● Vorgegebener Text
Freitag, 23.08.2013

Gaëlle Rouard – Bilderlawinen und traumhafte Erratik

Von M. Freerix

In einem kleinen Dorf in der Nähe von Grenoble, am Ende einer Sackgasse, wohnt Gaëlle Rouard. In ihrem Haus hat sie ihr gesamtes 16mm Equipment untergebracht: Neben dem Schneidetisch steht der optische Printer, im Bad daneben hat sie ein kleines Kopierlabor eingerichtet. Wie in der Frühzeit des Kinos entwickelt sie ihr Material in Blecheimern und –dosen, mit ihren eigenen Händen. Viele Jahre lang arbeitete sie mit gefundenem Filmmaterial, das sie am Tricktisch überarbeitete und neu montierte. Auf diese Weise sind komplexe Filme voller Bilderlust entstanden. Neuerdings hat sie allerdings ihre 16mm-Bolex wieder aus dem Koffer hervor geholt. Ihr selbst gedrehtes Material hat den Charakter ihrer Arbeiten leicht verändert. Doch ihre Bilderlust ist die gleiche geblieben.

Gaëlle Rouard’s Weg zum Film nahm, wie für viele andere Filmschaffenden auch, den Umweg über das Medium Fotografie. Mitte der achtziger Jahre machte sie zunächst in Grenoble eine Lehre als Fotografin in einer Werbeagentur. In dieser Zeit besuchte sie regelmäßig Kulturveranstaltungen in einem besetzten Haus, dem „102 Rue d’Alembert“, oder, kurz gefasst, ‚Le 102’.

● Arbeitsdaten
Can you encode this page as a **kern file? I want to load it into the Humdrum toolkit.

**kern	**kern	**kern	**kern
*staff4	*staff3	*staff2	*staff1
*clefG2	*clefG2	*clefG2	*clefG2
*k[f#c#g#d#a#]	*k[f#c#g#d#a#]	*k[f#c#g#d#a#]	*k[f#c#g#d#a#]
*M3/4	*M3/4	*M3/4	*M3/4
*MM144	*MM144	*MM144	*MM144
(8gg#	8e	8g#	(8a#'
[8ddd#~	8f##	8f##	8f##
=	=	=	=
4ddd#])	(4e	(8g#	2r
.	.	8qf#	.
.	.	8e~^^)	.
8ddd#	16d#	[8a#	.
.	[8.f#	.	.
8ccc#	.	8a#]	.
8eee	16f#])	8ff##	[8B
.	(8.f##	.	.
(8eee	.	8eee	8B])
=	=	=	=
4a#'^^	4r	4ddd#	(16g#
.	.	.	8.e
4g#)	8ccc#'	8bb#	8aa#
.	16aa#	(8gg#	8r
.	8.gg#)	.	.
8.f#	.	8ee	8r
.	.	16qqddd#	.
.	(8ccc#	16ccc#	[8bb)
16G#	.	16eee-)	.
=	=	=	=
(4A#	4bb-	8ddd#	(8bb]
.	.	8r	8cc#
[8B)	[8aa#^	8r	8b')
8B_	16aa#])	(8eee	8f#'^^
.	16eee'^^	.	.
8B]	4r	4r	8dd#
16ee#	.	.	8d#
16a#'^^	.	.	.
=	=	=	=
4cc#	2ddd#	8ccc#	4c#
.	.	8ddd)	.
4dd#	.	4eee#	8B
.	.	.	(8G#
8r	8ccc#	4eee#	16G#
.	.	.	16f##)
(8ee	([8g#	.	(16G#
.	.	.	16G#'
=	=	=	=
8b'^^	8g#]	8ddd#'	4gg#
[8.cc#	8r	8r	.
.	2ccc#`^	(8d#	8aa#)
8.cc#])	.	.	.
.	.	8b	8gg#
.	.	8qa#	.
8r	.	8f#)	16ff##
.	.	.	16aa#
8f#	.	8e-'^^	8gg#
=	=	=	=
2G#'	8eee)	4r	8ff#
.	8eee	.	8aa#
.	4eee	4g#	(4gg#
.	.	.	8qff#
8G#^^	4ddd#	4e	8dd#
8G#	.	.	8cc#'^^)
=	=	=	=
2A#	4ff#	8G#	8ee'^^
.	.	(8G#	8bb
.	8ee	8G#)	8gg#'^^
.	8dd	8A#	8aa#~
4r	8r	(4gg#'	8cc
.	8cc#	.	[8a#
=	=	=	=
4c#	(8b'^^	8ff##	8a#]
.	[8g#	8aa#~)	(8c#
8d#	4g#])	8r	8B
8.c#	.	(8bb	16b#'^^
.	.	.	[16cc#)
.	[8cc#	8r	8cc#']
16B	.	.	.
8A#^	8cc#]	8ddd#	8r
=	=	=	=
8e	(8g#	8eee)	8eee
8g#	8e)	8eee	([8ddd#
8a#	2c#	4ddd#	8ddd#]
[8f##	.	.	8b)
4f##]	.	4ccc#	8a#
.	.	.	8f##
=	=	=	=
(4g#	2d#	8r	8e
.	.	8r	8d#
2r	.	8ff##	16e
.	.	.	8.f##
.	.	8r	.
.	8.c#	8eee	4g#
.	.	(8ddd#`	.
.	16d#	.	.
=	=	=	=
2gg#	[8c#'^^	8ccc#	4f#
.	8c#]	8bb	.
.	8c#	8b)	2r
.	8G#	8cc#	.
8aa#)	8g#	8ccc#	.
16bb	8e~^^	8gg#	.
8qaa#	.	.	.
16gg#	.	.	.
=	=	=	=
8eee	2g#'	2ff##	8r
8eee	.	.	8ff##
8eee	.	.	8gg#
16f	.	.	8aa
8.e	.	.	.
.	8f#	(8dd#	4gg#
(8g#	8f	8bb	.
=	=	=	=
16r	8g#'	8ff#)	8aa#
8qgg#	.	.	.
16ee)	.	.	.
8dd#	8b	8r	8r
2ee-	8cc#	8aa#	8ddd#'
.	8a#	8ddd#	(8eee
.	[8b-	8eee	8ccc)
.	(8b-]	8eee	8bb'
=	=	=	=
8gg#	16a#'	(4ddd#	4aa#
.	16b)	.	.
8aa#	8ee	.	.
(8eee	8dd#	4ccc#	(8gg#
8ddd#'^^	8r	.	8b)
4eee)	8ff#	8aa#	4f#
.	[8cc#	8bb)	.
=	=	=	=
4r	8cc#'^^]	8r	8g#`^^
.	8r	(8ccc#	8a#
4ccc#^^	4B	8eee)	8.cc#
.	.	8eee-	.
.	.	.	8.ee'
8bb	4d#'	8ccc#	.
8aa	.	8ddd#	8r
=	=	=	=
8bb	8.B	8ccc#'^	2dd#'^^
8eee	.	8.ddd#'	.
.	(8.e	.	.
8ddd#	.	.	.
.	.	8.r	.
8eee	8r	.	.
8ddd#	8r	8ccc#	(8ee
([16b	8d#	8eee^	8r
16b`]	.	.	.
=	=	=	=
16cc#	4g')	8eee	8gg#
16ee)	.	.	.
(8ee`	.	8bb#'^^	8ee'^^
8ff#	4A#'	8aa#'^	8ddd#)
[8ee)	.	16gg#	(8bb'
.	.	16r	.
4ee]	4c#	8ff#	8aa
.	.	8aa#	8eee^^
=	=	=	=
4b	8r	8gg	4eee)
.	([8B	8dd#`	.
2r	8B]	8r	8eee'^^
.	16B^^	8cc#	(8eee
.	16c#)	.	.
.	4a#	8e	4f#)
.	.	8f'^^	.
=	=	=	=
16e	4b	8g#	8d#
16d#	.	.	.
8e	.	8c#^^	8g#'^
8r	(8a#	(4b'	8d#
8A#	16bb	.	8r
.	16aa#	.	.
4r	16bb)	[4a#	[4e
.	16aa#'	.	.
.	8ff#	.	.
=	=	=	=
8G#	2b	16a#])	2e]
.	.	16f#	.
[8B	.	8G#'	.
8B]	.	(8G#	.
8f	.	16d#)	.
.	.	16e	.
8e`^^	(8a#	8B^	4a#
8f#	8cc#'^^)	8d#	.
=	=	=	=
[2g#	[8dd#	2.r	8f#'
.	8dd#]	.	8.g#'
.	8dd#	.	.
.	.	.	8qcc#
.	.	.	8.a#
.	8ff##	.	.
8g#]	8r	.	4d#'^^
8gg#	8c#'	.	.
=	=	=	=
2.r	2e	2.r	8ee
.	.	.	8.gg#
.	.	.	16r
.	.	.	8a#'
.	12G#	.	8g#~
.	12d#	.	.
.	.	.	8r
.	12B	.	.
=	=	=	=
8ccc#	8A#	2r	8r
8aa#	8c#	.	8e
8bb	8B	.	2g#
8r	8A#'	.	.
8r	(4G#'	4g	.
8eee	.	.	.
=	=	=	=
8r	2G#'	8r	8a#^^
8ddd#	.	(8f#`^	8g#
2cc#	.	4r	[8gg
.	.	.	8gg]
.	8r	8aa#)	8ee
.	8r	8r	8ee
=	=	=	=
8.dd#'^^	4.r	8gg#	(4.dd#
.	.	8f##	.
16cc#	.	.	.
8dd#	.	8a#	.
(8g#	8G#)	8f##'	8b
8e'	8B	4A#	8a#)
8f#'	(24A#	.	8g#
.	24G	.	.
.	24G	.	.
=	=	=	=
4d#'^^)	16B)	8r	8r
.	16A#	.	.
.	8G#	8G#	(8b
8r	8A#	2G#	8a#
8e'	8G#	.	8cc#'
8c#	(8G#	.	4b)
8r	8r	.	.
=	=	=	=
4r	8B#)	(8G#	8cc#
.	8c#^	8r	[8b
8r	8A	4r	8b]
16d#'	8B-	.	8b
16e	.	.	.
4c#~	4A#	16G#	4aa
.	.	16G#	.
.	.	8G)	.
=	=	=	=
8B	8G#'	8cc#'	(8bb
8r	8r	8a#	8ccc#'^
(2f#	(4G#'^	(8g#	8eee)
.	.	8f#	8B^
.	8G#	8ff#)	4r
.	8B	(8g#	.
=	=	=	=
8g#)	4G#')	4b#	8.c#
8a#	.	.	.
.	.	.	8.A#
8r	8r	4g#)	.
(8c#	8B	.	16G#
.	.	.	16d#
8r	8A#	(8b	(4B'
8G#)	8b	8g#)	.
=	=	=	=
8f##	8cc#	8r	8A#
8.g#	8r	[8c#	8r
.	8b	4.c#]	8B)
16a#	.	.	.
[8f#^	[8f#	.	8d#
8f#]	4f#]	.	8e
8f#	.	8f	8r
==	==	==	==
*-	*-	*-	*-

● Aufgaben im Überblick
**a.** Wiederhole aus dem Text über Gaëlle Rouard wortgetreu den Abschnitt, der mit den Worten „In einem kleinen“ einsetzt und mit „die gleiche geblieben.“ endet.
**b.** Filtere die Datensätze nach allen Zeilen, in denen die Zeichenfolge „kern“ vorkommt, und gib diese Zeilen unverändert aus.

● Ergebnisse je Aufgabe
**a.**
In einem kleinen Dorf in der Nähe von Grenoble, am Ende einer Sackgasse, wohnt Gaëlle Rouard. In ihrem Haus hat sie ihr gesamtes 16mm Equipment untergebracht: Neben dem Schneidetisch steht der optische Printer, im Bad daneben hat sie ein kleines Kopierlabor eingerichtet. Wie in der Frühzeit des Kinos entwickelt sie ihr Material in Blecheimern und –dosen, mit ihren eigenen Händen. Viele Jahre lang arbeitete sie mit gefundenem Filmmaterial, das sie am Tricktisch überarbeitete und neu montierte. Auf diese Weise sind komplexe Filme voller Bilderlust entstanden. Neuerdings hat sie allerdings ihre 16mm-Bolex wieder aus dem Koffer hervor geholt. Ihr selbst gedrehtes Material hat den Charakter ihrer Arbeiten leicht verändert. Doch ihre Bilderlust ist die gleiche geblieben.

**b.**
Can you encode this page as a **kern file? I want to load it into the Humdrum toolkit.
**kern	**kern	**kern	**kern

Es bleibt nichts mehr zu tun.